**Selected text:**
# What paint to use on Great Stuff foam?



## Howlyn (Sep 28, 2004)

I don't have a for sure answer for you, but wanted to say those sure sound cool!

I've had luck using latex paint sponged onto my styrofoam tombstones. I used several shades of gray, black, white and sponged on with a natural sea sponge to look like stone. I've had them out every year for about 6 years and never had a problem with peeling paint. 

I know spray paint "melts" some foam based products, or just gets absorbed. Probably oil based paint would be the best bet for what you are doing, but I hate working with oil due to oder and dry time & clean up.


----------



## Ugly Joe (Jan 13, 2004)

*Skelly215* - the best idea is to put a quick coat of latex based primer on it.
That will give a durable base, and allow other paints to stick better.

Also, if you wanted to use spray paint, the primer will keep the solvents in the spray paint from reaching, and decomposing, the foam.


----------



## Skelly215 (Sep 22, 2004)

Guess it's time to hit the ol' Home Depot to look for "oops" latex paint in appropriate colors. Howlyn, I too hate oil-based paints - the smell and clean-up are too much trouble.


----------



## DeltaGirl (Jan 12, 2004)

i just sprayed 2 or 3 layers of spray paint on my great stuf prop yesterday... didn't eat away at the foam at all...

There is a fine line between genious and insanity... its about 5 miles back.


----------

**Problem to solve:**
Reproduce the forum thread above on painting Great Stuff foam in full, keeping every word, line break, and heading unchanged.

**Data extract:**
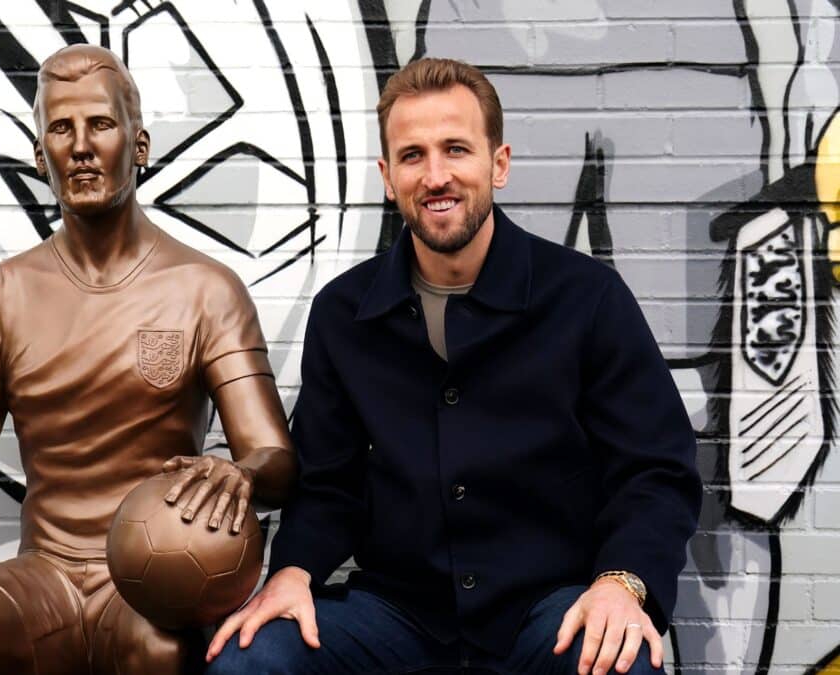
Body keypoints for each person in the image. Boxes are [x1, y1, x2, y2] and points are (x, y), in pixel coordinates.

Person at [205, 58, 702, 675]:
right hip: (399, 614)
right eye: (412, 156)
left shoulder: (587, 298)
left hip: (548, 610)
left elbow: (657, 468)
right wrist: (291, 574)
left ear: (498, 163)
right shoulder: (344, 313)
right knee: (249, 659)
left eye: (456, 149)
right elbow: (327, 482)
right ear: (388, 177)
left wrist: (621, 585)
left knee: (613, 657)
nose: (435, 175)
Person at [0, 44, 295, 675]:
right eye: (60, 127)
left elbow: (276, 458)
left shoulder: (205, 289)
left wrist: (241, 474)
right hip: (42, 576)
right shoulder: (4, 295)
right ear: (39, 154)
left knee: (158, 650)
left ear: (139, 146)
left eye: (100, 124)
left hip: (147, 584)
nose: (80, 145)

==

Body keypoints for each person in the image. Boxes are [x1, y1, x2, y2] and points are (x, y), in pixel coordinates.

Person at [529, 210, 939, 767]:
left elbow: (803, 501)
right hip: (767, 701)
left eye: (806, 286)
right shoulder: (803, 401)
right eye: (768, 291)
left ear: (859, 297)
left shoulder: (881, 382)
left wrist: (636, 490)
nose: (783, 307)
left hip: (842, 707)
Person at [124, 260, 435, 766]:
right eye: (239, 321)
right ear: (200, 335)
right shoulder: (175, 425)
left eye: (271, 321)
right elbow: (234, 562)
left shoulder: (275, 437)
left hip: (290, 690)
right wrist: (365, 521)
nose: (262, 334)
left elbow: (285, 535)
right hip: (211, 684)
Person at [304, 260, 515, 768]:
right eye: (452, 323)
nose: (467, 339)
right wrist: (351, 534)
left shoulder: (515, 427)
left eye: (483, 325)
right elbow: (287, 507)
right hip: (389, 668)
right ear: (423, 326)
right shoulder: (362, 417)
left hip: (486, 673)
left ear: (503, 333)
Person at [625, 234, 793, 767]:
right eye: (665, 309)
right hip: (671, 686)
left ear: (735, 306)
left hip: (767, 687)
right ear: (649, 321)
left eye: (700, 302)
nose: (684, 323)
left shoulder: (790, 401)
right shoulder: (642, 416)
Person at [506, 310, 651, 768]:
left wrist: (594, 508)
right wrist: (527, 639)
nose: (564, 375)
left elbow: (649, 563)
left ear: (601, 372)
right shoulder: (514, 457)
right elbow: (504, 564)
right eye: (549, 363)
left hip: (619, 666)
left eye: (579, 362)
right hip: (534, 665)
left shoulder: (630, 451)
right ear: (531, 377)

**Response:**
# What paint to use on Great Stuff foam?



## Howlyn (Sep 28, 2004)

I don't have a for sure answer for you, but wanted to say those sure sound cool!

I've had luck using latex paint sponged onto my styrofoam tombstones. I used several shades of gray, black, white and sponged on with a natural sea sponge to look like stone. I've had them out every year for about 6 years and never had a problem with peeling paint. 

I know spray paint "melts" some foam based products, or just gets absorbed. Probably oil based paint would be the best bet for what you are doing, but I hate working with oil due to oder and dry time & clean up.


----------



## Ugly Joe (Jan 13, 2004)

*Skelly215* - the best idea is to put a quick coat of latex based primer on it.
That will give a durable base, and allow other paints to stick better.

Also, if you wanted to use spray paint, the primer will keep the solvents in the spray paint from reaching, and decomposing, the foam.


----------



## Skelly215 (Sep 22, 2004)

Guess it's time to hit the ol' Home Depot to look for "oops" latex paint in appropriate colors. Howlyn, I too hate oil-based paints - the smell and clean-up are too much trouble.


----------



## DeltaGirl (Jan 12, 2004)

i just sprayed 2 or 3 layers of spray paint on my great stuf prop yesterday... didn't eat away at the foam at all...

There is a fine line between genious and insanity... its about 5 miles back.


----------